Can you convert the lines from the row text between the line containing "El Agnihotra es practicado por miles" and the line containing "formal. Puede que usted sea un ateo", inclusive, into a JSON list of strings with one string per line and blank lines left out?

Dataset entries
»»

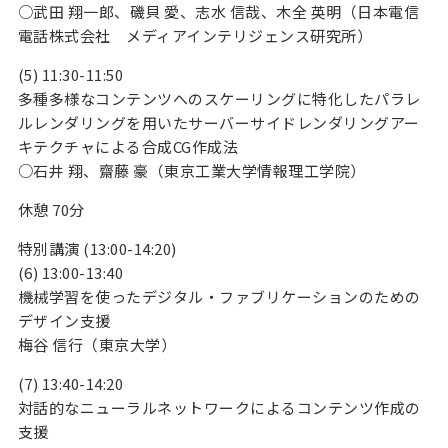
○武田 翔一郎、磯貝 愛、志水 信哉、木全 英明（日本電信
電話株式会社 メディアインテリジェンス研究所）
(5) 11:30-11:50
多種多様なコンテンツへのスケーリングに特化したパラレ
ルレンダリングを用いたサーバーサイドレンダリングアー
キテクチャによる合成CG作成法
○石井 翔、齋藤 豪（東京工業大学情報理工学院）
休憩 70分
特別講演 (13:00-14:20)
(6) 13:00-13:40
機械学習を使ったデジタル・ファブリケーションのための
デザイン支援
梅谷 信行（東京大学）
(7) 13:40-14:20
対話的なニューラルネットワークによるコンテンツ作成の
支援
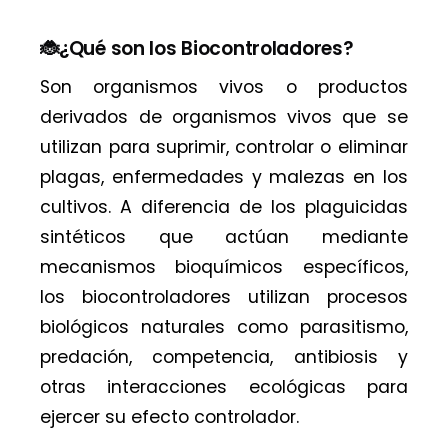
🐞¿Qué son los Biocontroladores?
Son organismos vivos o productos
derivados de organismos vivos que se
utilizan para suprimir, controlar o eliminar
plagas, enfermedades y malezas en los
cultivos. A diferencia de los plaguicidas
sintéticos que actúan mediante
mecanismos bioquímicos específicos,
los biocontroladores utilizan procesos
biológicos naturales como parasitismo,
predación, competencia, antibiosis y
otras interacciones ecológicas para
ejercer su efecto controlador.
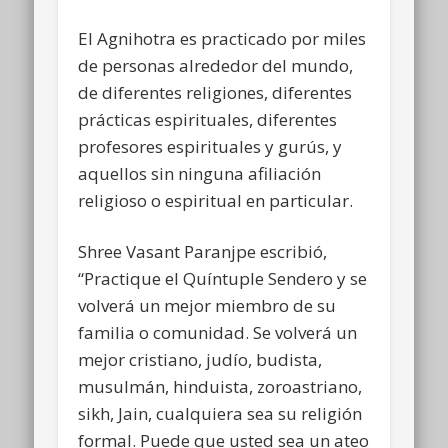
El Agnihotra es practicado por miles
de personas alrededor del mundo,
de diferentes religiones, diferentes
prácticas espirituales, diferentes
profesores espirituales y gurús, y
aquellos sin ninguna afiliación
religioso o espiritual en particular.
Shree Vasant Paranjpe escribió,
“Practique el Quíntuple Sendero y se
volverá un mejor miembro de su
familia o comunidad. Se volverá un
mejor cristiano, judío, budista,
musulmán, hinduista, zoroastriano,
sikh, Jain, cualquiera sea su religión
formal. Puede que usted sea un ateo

««
»»

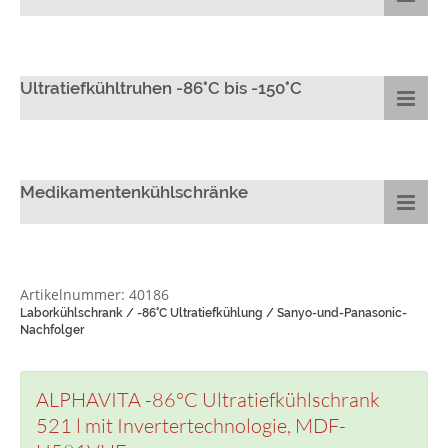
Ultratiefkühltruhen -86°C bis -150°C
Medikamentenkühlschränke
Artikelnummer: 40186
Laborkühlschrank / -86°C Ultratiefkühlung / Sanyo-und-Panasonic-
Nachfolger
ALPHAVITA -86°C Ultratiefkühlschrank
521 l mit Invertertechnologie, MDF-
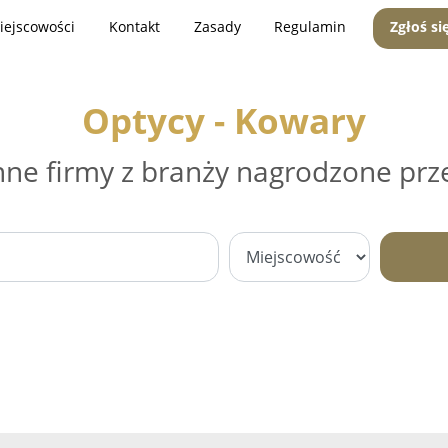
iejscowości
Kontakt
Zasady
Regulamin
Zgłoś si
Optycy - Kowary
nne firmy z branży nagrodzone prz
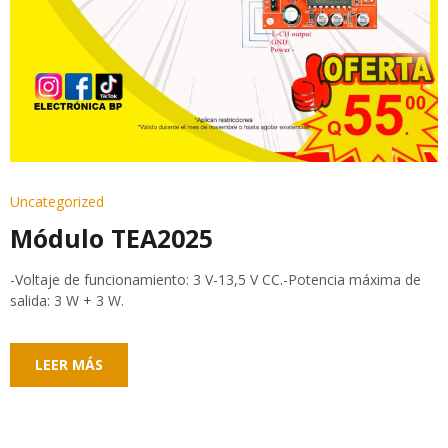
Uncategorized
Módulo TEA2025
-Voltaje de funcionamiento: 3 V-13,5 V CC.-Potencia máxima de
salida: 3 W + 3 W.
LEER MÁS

««

**Exercise response:**
[
  "El Agnihotra es practicado por miles",
  "de personas alrededor del mundo,",
  "de diferentes religiones, diferentes",
  "prácticas espirituales, diferentes",
  "profesores espirituales y gurús, y",
  "aquellos sin ninguna afiliación",
  "religioso o espiritual en particular.",
  "Shree Vasant Paranjpe escribió,",
  "“Practique el Quíntuple Sendero y se",
  "volverá un mejor miembro de su",
  "familia o comunidad. Se volverá un",
  "mejor cristiano, judío, budista,",
  "musulmán, hinduista, zoroastriano,",
  "sikh, Jain, cualquiera sea su religión",
  "formal. Puede que usted sea un ateo"
]